Perché gli immigrati sì e gli Italiani no?

 

 

Due giorni dopo il terremoto che ha devastato il Centro Italia e che ha provocato 292 vittime ho preso la macchina e mi sono recato a Campomarino, località balneare di Maruggio (TA). Qui il 26 Agosto si è svolta la prima serata di un Festival, Qcine, che unisce il cinema al cibo, organizzato da Bunker Lab col patrocinio del comune di Maruggio. In pratica vi è la visione di un film in cui compare un piatto che dopo è cucinato e proposto agli spettatori. In particolare il piatto cucinato era un dolce libanese, il Baklavà assieme alla bevanda del benessere, il Karkadè. Prima della visione del film però il palco del Festival ha avuto come protagonisti i ragazzi degli SPRAR (Sistema di protezione per richiedenti asilo e rifugiati) che hanno raccontato un po’ le loro storie aiutati da un mediatore linguistico.
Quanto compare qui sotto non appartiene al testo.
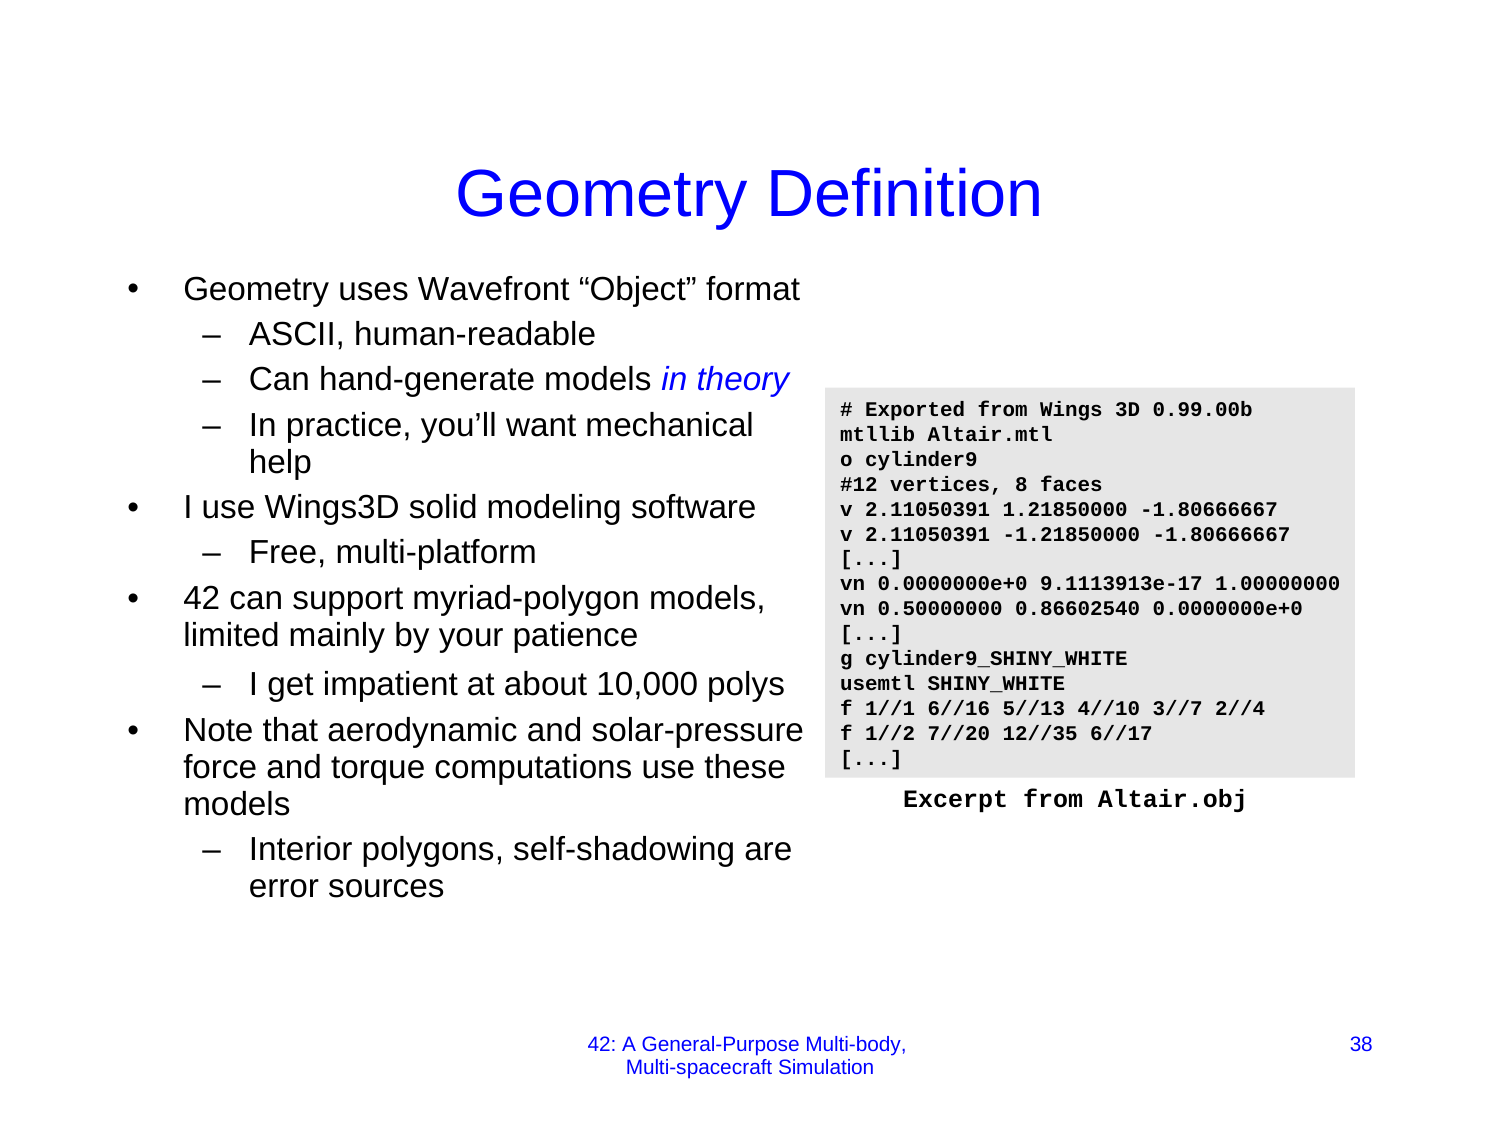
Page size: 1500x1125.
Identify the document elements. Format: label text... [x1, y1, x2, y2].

list Geometry uses Wavefront “Object” format ASCII, human-readable Can hand-generate models in theory In practice, you’ll want mechanical help I use Wings3D solid modeling software Free, multi-platform 42 can support myriad-polygon models, limited mainly by your patience I get impatient at about 10,000 polys Note that aerodynamic and solar-pressure force and torque computations use these models Interior polygons, self-shadowing are error sources [112, 262, 825, 938]
title Geometry Definition [112, 99, 1388, 288]
text_box Excerpt from Altair.obj [888, 774, 1264, 821]
text_box # Exported from Wings 3D 0.99.00b mtllib Altair.mtl o cylinder9 #12 vertices, 8 faces v 2.11050391 1.21850000 -1.80666667 v 2.11050391 -1.21850000 -1.80666667 [...] vn 0.0000000e+0 9.1113913e-17 1.00000000 vn 0.50000000 0.86602540 0.0000000e+0 [...] g cylinder9_SHINY_WHITE usemtl SHINY_WHITE f 1//1 6//16 5//13 4//10 3//7 2//4 f 1//2 7//20 12//35 6//17 [...] [825, 387, 1355, 778]
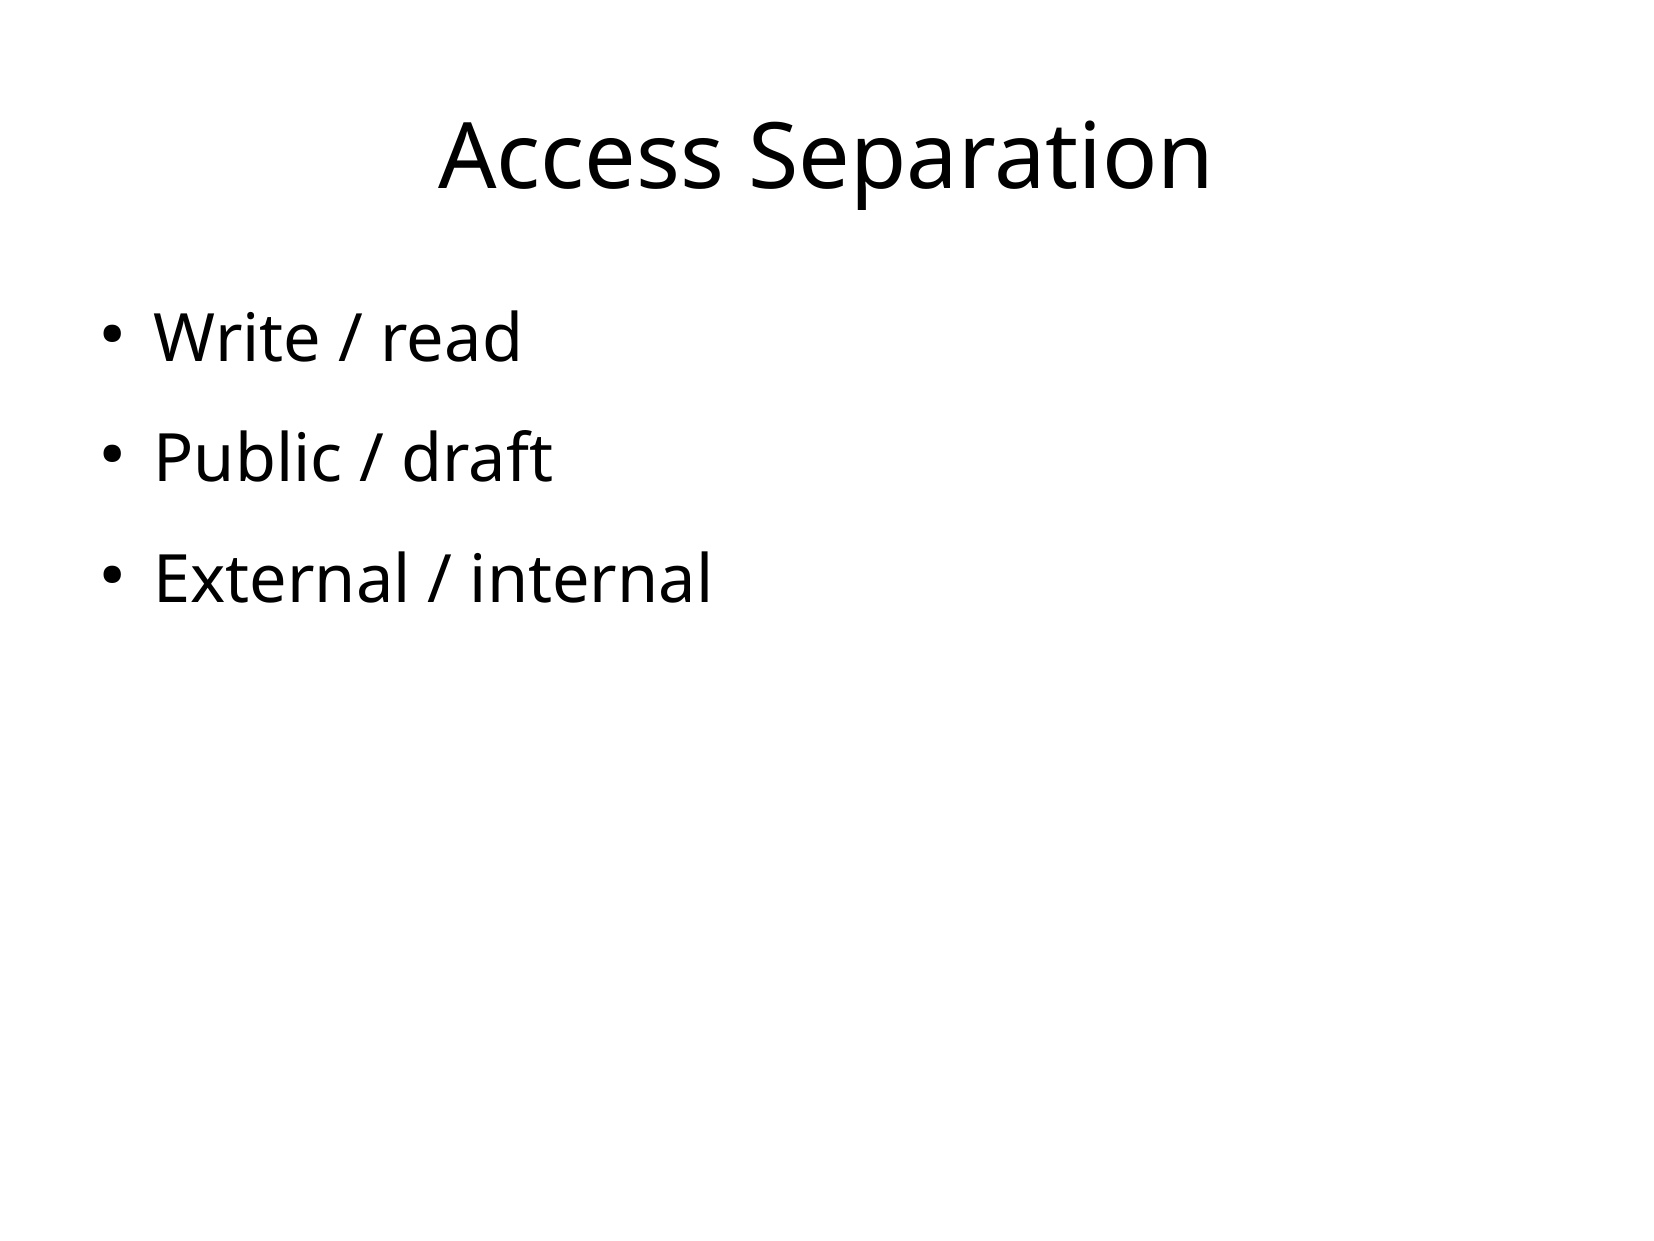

Quella sera è stato proiettato il film “E ora dove andiamo?” di Nadine Antoine Labaki che, oltre ad aver scritto la sceneggiatura, ha anche recitato nel film. La storia racconta la vita di una paesino libanese in cui convivono cristiani e mussulmani: all’inizio l’equilibrio tra le parti, poi la lotta e infine la riappacificazione.

Inizia il film e tra una scena e l’altra i personaggi intonano una canzone francese che nei sottotitoli recita: “O forse c’è una nuova strada che fin ora abbiamo ignorato?

Il terremoto, gli uomini che cercano riparo in Italia, la frase nel film: come si collegano queste cose? C’è un bisogno di umanità.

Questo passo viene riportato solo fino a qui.